Activity:
From the records below, set down exactly the lines starting with the line that contains "#+CAPTION: Save the" and going on through the line that contains "include_rts = FALSE)". Nothing else is wanted.

____________

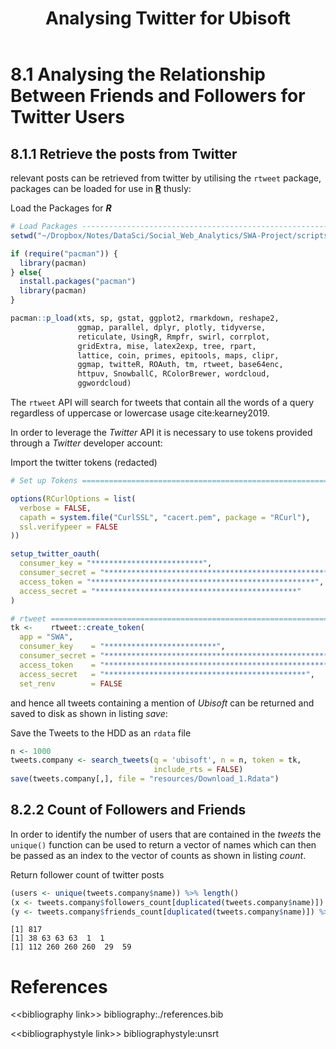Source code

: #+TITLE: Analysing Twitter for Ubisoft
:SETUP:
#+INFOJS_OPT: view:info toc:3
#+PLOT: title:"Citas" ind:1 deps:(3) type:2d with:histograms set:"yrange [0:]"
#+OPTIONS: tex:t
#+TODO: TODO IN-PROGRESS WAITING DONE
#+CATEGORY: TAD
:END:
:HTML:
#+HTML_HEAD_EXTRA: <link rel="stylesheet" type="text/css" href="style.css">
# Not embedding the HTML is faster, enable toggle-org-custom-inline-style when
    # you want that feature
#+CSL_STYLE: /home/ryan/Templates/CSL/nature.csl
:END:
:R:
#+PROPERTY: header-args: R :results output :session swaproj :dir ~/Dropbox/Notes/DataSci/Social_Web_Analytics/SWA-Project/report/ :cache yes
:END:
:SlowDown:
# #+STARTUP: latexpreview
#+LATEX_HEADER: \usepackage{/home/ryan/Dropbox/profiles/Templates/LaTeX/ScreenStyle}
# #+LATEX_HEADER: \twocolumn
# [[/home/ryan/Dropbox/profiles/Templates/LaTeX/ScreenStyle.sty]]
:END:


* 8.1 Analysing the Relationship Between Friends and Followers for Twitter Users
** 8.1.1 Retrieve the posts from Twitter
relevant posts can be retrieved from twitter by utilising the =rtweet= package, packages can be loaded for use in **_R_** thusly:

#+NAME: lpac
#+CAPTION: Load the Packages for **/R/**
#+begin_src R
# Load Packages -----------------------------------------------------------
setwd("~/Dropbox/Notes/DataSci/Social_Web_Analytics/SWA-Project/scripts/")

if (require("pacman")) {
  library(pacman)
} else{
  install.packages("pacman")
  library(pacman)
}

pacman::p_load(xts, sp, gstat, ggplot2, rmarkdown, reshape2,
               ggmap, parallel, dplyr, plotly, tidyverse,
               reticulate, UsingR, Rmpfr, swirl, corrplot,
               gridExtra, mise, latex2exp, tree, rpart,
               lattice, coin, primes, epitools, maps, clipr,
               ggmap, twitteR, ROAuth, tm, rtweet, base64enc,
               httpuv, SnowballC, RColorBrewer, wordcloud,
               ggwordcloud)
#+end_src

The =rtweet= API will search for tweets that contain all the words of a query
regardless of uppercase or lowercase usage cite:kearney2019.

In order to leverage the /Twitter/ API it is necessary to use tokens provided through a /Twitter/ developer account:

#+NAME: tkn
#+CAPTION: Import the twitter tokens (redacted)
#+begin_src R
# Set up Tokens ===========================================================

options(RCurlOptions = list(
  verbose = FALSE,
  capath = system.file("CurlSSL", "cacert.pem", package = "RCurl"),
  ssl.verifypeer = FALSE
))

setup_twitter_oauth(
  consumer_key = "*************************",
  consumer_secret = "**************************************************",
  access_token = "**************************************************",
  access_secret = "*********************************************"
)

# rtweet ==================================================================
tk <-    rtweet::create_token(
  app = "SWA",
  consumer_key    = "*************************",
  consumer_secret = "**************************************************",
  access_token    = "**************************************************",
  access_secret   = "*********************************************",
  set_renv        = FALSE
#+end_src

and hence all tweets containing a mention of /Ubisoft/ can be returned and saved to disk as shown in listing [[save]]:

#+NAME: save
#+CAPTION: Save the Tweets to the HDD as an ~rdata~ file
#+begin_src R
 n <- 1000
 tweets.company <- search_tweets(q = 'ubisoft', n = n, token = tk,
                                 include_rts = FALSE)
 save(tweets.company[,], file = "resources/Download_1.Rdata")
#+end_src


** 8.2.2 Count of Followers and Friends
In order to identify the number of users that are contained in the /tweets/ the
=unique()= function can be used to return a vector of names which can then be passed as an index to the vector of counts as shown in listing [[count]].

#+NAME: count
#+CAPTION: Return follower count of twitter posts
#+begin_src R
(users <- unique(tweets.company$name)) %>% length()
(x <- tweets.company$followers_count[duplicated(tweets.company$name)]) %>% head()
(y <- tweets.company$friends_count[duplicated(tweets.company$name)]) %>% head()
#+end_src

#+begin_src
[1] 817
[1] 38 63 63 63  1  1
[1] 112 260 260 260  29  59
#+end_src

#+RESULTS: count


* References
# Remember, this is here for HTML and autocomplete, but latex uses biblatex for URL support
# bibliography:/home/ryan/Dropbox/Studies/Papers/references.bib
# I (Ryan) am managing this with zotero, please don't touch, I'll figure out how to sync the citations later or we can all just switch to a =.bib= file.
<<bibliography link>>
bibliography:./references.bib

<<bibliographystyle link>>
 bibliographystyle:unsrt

____________

Exercise answer:
#+CAPTION: Save the Tweets to the HDD as an ~rdata~ file
#+begin_src R
 n <- 1000
 tweets.company <- search_tweets(q = 'ubisoft', n = n, token = tk,
                                 include_rts = FALSE)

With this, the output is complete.